* **Document extract**:
I’m not sure about the premise of the a plot anyway. Why did this have to be set up with Riker considering a promotion, since after his situation with the Drake, all this does is emasculate the character and make everyone wonder whether he’s got the stones to be The Man. They even have Picard give an eloquent soliloquy about the incomparable feeling of commanding your own ship, no matter how modest the vessel. And when he turns it down, Riker just offers a lame line like this is where I’m supposed to be or whatever. You can sense the disappointment in Picard’s voice when he asks him about the change of heart.
I like Riker generally speaking, but this episode makes him out to be (forgive the crude colloquialism. It seems to be the only word that fits) a bit of a pussy quite frankly.
Oh and I also need to mention my favorite moment in this episode is where O’Brien and Riker watch Riker’s dad and Pulaski kiss and Riker says with surprise ‘they know each other”. Love O’Brien’s response.”I know her too but we don’t do THAT”.
LOL, I admit I didn’t pay much attention to Colm Meaney as O’Brien during first watch, but in light of what I now know about his ascension to starring role on DS9 it’s been fun to watch his character grow from an unnamed crewmen to semi-regular. He’s definitely Trek’s Joe the Plumber, in the best way.

* **Exercise tasks**:
A - Answer these questions about the episode commentary:
(i) Whose kiss do O'Brien and Riker watch?
(ii) What does Picard's eloquent soliloquy describe?
(iii) What does the writer call O'Brien, with the words "in the best way"?
B - Can you carry on the Star Trek episode commentary from its final sentence?

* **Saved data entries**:

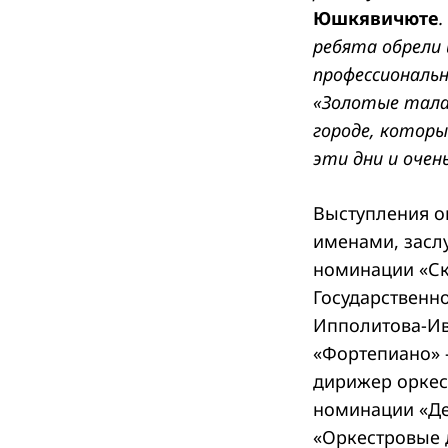
Юшкявичюте
ребята обрели 
профессиональн
Search
«Золотые талан
for:
городе, которы
эти дни и очень
Выступления 
именами, засл
номинации «Ск
Государственн
Ипполитова-И
«Фортепиано» 
дирижер оркес
номинации «Де
«Оркестровые 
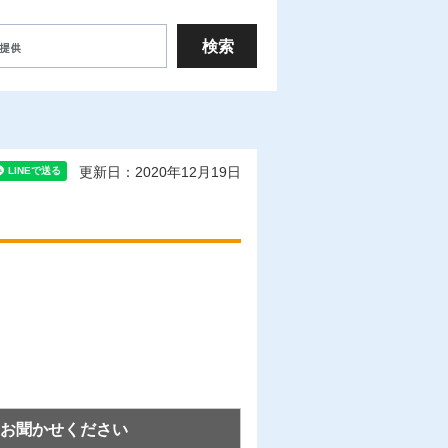
更新日：2020年12月19日
お聞かせください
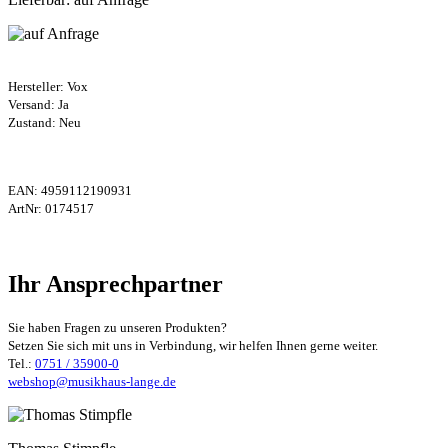
Hersteller:
Vox
Versand: Ja
Zustand: Neu
EAN:
4959112190931
ArtNr:
0174517
Ihr Ansprechpartner
Sie haben Fragen zu unseren Produkten?
Setzen Sie sich mit uns in Verbindung, wir helfen Ihnen gerne weiter.
Tel.:
0751 / 35900-0
webshop@musikhaus-lange.de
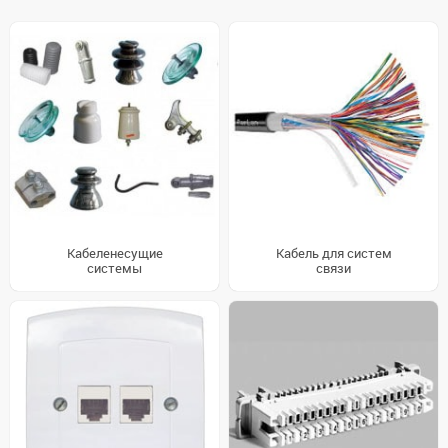
Кабеленесущие
Кабель для систем
системы
связи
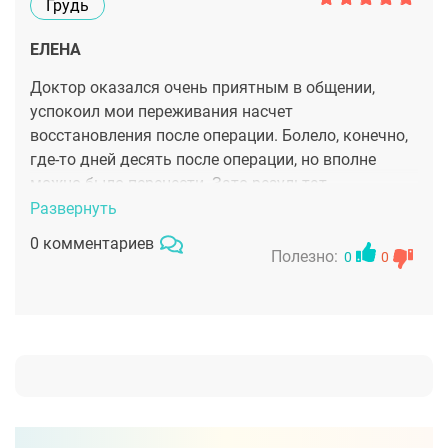
Грудь
ЕЛЕНА
Доктор оказался очень приятным в общении,
успокоил мои переживания насчет
восстановления после операции. Болело, конечно,
где-то дней десять после операции, но вполне
можно было перенести. Зато результат –
шикарная троечка, как и мечтала! И что самое
Развернуть
главное, все прошло без осложнений, грудь
0 комментариев
ощущается абсолютно естественно, как своя.
Полезно:
0
0
Очень признательна!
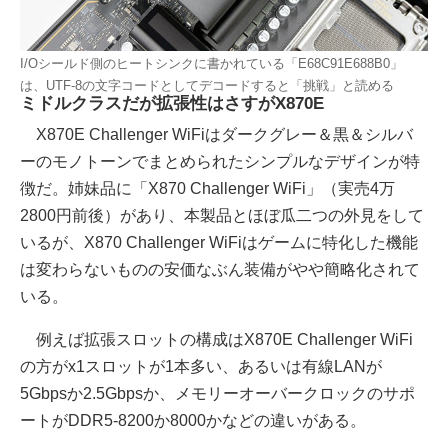
I/Oシールド側のヒートシンクに書かれている「E68C91E688B0」
は、UTF-8の文字コードとしてデコードすると「挑戦」と読める
ミドルクラスだが拡張性はさすがX870E
X870E Challenger WiFiはダークグレー＆黒＆シルバ
ーのモノトーンでまとめられたシンプルなデザインが特
徴だ。姉妹品に「X870 Challenger WiFi」（実売4万
2800円前後）があり、本製品とほぼ瓜二つの外見をして
いるが、X870 Challenger WiFiはゲームに特化した機能
は変わらないものの安価なぶん装備がやや簡略化されて
いる。
例えば拡張スロットの構成はX870E Challenger WiFi
の方がx1スロットが1本多い、あるいは有線LANが
5Gbpsか2.5Gbpsか、メモリーオーバークロックのサポ
ートがDDR5-8200か8000かなどの違いがある。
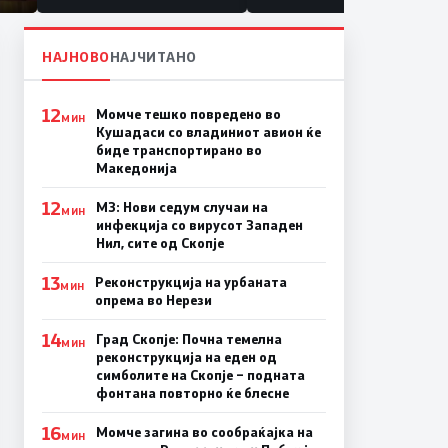
НАЈНОВО
НАЈЧИТАНО
12
Момче тешко повредено во
МИН
Кушадаси со владиниот авион ќе
биде транспортирано во
Македонија
12
МЗ: Нови седум случаи на
МИН
инфекција со вирусот Западен
Нил, сите од Скопје
13
Реконструкција на урбаната
МИН
опрема во Нерези
14
Град Скопје: Почна темелна
МИН
реконструкција на еден од
симболите на Скопје – подната
фонтана повторно ќе блесне
16
Момче загина во сообраќајка на
МИН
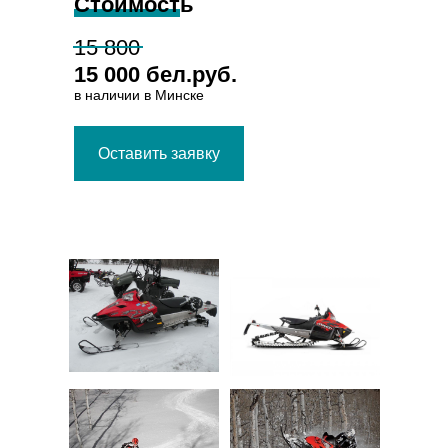
Стоимость
15 800
15 000 бел.руб.
в наличии в Минске
Оставить заявку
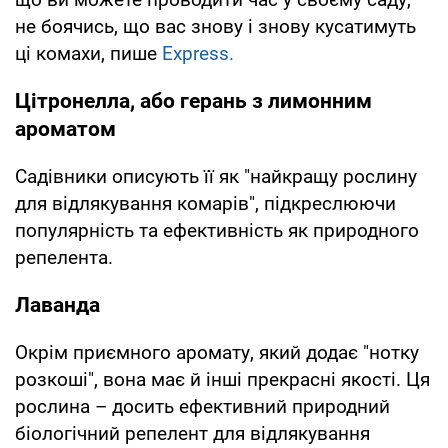
не боячись, що вас знову і знову кусатимуть
ці комахи, пише
Express.
Цітронелла, або герань з лимонним
ароматом
Садівники описують її як "найкращу рослину
для відлякування комарів", підкреслюючи
популярність та ефективність як природного
репелента.
Лаванда
Окрім приємного аромату, який додає "нотку
розкоші", вона має й інші прекрасні якості. Ця
рослина – досить ефективний природний
біологічний репелент для відлякування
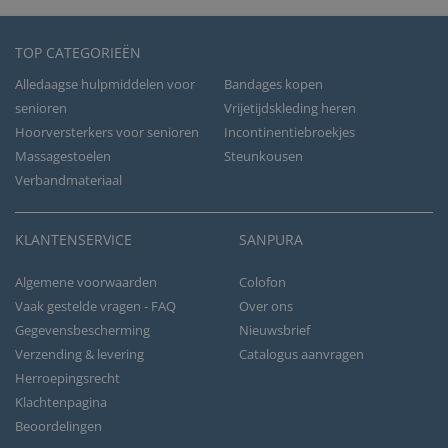
TOP CATEGORIEËN
Alledaagse hulpmiddelen voor
Bandages kopen
senioren
Vrijetijdskleding heren
Hoorversterkers voor senioren
Incontinentiebroekjes
Massagestoelen
Steunkousen
Verbandmateriaal
KLANTENSERVICE
SANPURA
Algemene voorwaarden
Colofon
Vaak gestelde vragen - FAQ
Over ons
Gegevensbescherming
Nieuwsbrief
Verzending & levering
Catalogus aanvragen
Herroepingsrecht
Klachtenpagina
Beoordelingen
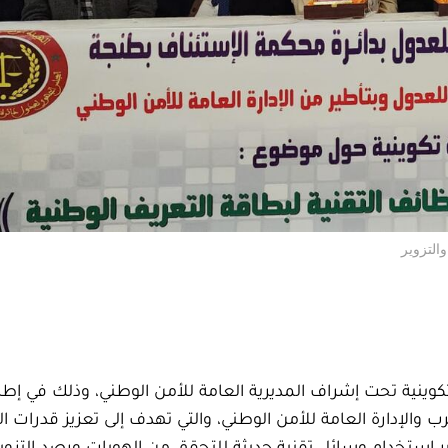
التزوير
نية تحت إشراف المديرية العامة للأمن الوطني، وذلك في إطار
ب والإدارة العامة للأمن الوطني، والتي تهدف إلى تعزيز قدرات 
بر استخدام وسائل تقنية حديثة للتحقق من الهويات ورصد التزوي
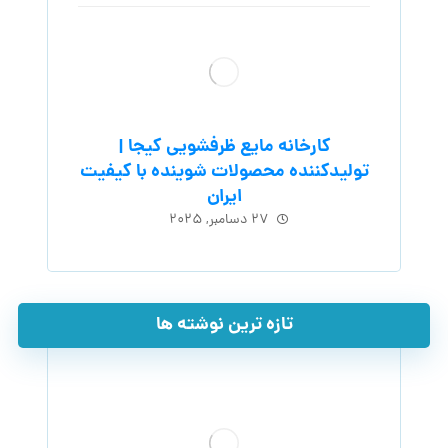
کارخانه مایع ظرفشویی کیجا |
تولیدکننده محصولات شوینده با کیفیت
ایران
۲۷ دسامبر, ۲۰۲۵
تازه ترین نوشته ها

* **Set of answers**:
A -
(i) Riker's dad and Pulaski
(ii) The incomparable feeling of commanding your own ship, no matter how modest the vessel
(iii) Trek's Joe the Plumber

B -
fullyfunctional: Honestly, I thought the kids jungle gym in “Code of Honor” was way way better than anbo-jytsu. And if it’s not worth inventing a plausible martial art for a five-minute scene, maybe don’t have the script call it “the ultimate evolution of the martial arts” and draw attention to how stupid it is.
—Keith R.A. DeCandido
Krad– agree with that last point. Why build it up as this apex of human combat skills. Isn’t it enough they’re playing Rock’em sock’em with sticks?
@47/costumer: “it may be bad Japanese in the 1980’s or even 2020, but it doesn’t mean its bad Japanese in the 24th century. That’s 400 years from now; languages change. Who’s to say this word isn’t perfect Japanese at that time?”
But their English is exactly like ours, so either it hasn’t changed or it’s being translated into present-day idiom for our benefit. So why should Japanese be treated any differently?
A couple of the comments from back in 2012 were asking if the Japanese spoken in the episode made any sense. According to the script, what they say when they bow at the start is supposed to be yoroshiku onegaishimasu, which is basically “pleased to meet you,” “let’s get along/work together,” or “I’d appreciate your assistance.” (Yoroshiku is literally just “well,” and in this context means “please think well of me” or “please treat me well”). I suppose it’s a reasonable thing to say in that context, but their pronunciation is atrocious and different each time (Ryan’s second attempt comes closest).
The script says they call “Matta!” to mean “halt,” which seems to be an erroneous rendering of matte, “wait.” Frakes says “Matta!” the first time, but pronounces it more correctly the second time.
When Will accuses his father of an illegal move, the script calls it “hachidan kiritsu,” though Frakes mangles the pronunciation. The best I can figure is that that means “eighth-rank discipline,” but how that works in that context is inexplicable. Memory Alpha suggests “eight-steps rule.”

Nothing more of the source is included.